● BAGIAN DOKUMEN
==================================================

SUMBAWAPOST.com | Mataram- Nasional Politik (NasPol) Nusa Tenggara Barat resmi menempuh jalur hukum menyikapi dugaan kejanggalan dalam pelaksanaan proyek infrastruktur di lingkungan Dinas Pekerjaan Umum dan Penataan Ruang (PUPR) Provinsi NTB.
Pada Senin (2/2/2026), NasPol NTB melayangkan laporan resmi ke Kejaksaan Tinggi (Kejati) NTB terkait dugaan tindak pidana penyalahgunaan wewenang dan indikasi korupsi pada proyek Long Segment ruas jalan Lenangguar-Lunyuk, Kabupaten Sumbawa. Langkah ini disebut sebagai bentuk kontrol sosial masyarakat terhadap penggunaan anggaran negara.
Kepala Bidang Humas NasPol NTB, Firmansyah, S.H., memastikan laporan tersebut telah diterima dan teregistrasi secara resmi oleh pihak Kejati NTB.
“Benar, hari ini kami telah menyampaikan laporan resmi terkait dugaan penyalahgunaan wewenang dan indikasi korupsi pada proyek jalan di wilayah Lenangguar-Lunyuk. Laporan kami telah diterima dengan nomor agenda/registrasi 723,” ujar Firmansyah dalam keterangan yang diterima media ini, Senin (2/2/2026).
Proyek Long Segment yang berada di bawah tanggung jawab Dinas PUPR Provinsi NTB itu menjadi perhatian NasPol karena diduga terdapat ketidaksesuaian dalam proses pelaksanaannya dengan ketentuan yang berlaku. NasPol NTB menilai ada potensi penyalahgunaan kewenangan yang berujung pada kerugian keuangan Daerah.

==================================================

● DATA YANG DISEDIAKAN
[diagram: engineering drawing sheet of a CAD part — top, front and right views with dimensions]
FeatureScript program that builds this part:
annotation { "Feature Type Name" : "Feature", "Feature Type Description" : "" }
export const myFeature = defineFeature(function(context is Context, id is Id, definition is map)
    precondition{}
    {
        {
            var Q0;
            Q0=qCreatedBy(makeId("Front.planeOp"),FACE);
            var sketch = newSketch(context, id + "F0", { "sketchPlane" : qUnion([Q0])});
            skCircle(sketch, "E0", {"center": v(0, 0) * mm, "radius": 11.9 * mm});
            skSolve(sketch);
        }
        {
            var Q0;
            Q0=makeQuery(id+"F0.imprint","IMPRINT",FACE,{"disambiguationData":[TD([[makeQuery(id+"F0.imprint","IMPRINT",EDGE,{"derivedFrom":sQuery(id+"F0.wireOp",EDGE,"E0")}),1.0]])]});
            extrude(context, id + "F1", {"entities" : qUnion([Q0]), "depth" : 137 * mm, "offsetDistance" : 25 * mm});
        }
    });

==================================================

● TUGAS ANDA
Sebutkan nomor agenda/registrasi laporan NasPol NTB yang diterima Kejati NTB menurut bagian dokumen.

● TUGAS SELESAI
723